Андрей, 39 лет
«Наша пара за восемь лет пережила измены с обеих сторон, физическое и моральное насилие, обиды, манипуляции, страх, недоверие — все, только не холодность и равнодушие. Цепляем друг друга за самое живое. Мы дети разведенных родителей, есть и грустный опыт первых браков. Боюсь, все закончится расправой. Но мы все еще вместе ради дочери».
Екатерина Михайлова, психотерапевт
Вы с женой, Андрей, несколько заигрались в «проверку на чувства» третьей степени — отсюда скромная гордость за то, что у вас «было все, только не холодность и равнодушие». Оба слегка размялись в первых браках, знаете по опыту, что развод родителей — это плохо.
А как выглядят нормальные, пусть даже и не слишком романтические отношения в паре — не знаете, и воспроизводите ровно то, с чем знакомы: обиды, манипуляции, страх, недоверие.
Для пикантности — немного насилия. Очень бодрит, говорят. В оправдание «корриде» выдвигаете трогательный довод «ради ребенка».
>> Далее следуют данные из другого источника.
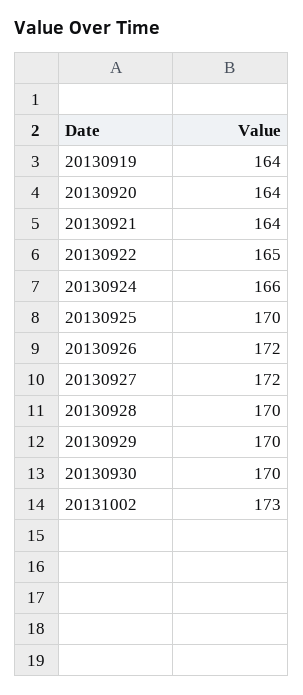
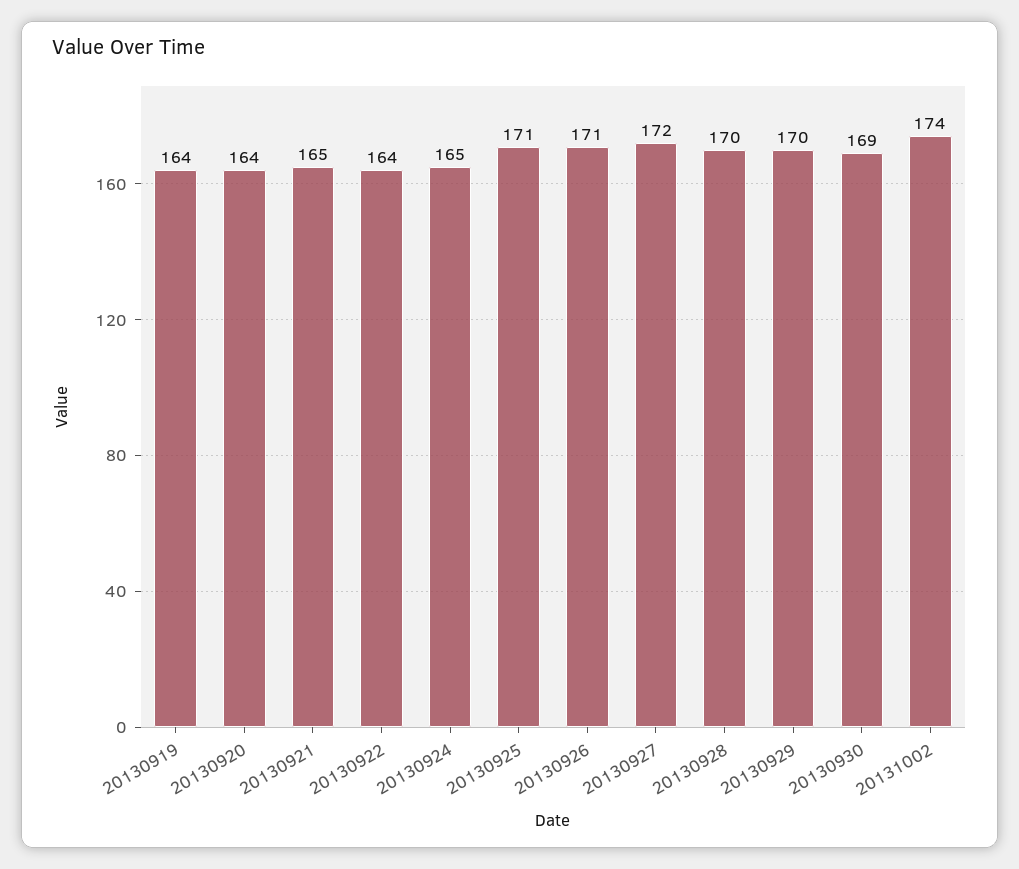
  {
    "20130919": 164,
    "20130920": 164,
-   "20130921": 164,
+   "20130921": 165,
-   "20130922": 165,
+   "20130922": 164,
-   "20130924": 166,
+   "20130924": 165,
-   "20130925": 170,
+   "20130925": 171,
-   "20130926": 172,
+   "20130926": 171,
    "20130927": 172,
    "20130928": 170,
    "20130929": 170,
-   "20130930": 170,
+   "20130930": 169,
-   "20131002": 173
+   "20131002": 174
  }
Есть данные длительных исследований: дети «хорошего развода» практически ничем не отличаются от детей из полных семей. И что-то подсказывает, что они даже здоровее и уравновешеннее.
Для любого ребенка семья — норма, ролевая модель
Какова она для вашего дитятка (и что оно, скорее всего, воспроизведет лет через двадцать)? Что ребенок чувствует, когда вы цепляете друг друга за самое живое?
Вопрос не в разводе, а в том, что для вас с женой важнее: душевный покой дочери или непреодолимое желание что-то друг другу доказывать, захлебываясь в адреналине подростковых страстей.
Двое взрослых сознательно предпочли упиваться «краш-тестом», а вы не без кокетства сообщаете, что все закончится расправой. Дело ваше, конечно. Только оправдать жестокие супружеские игры интересами ребенка не получается никак.
Дети могут простить родителям почти все, кроме использования их в качестве оправдания родительских слабостей и капризов. Ключевое слово — «использование».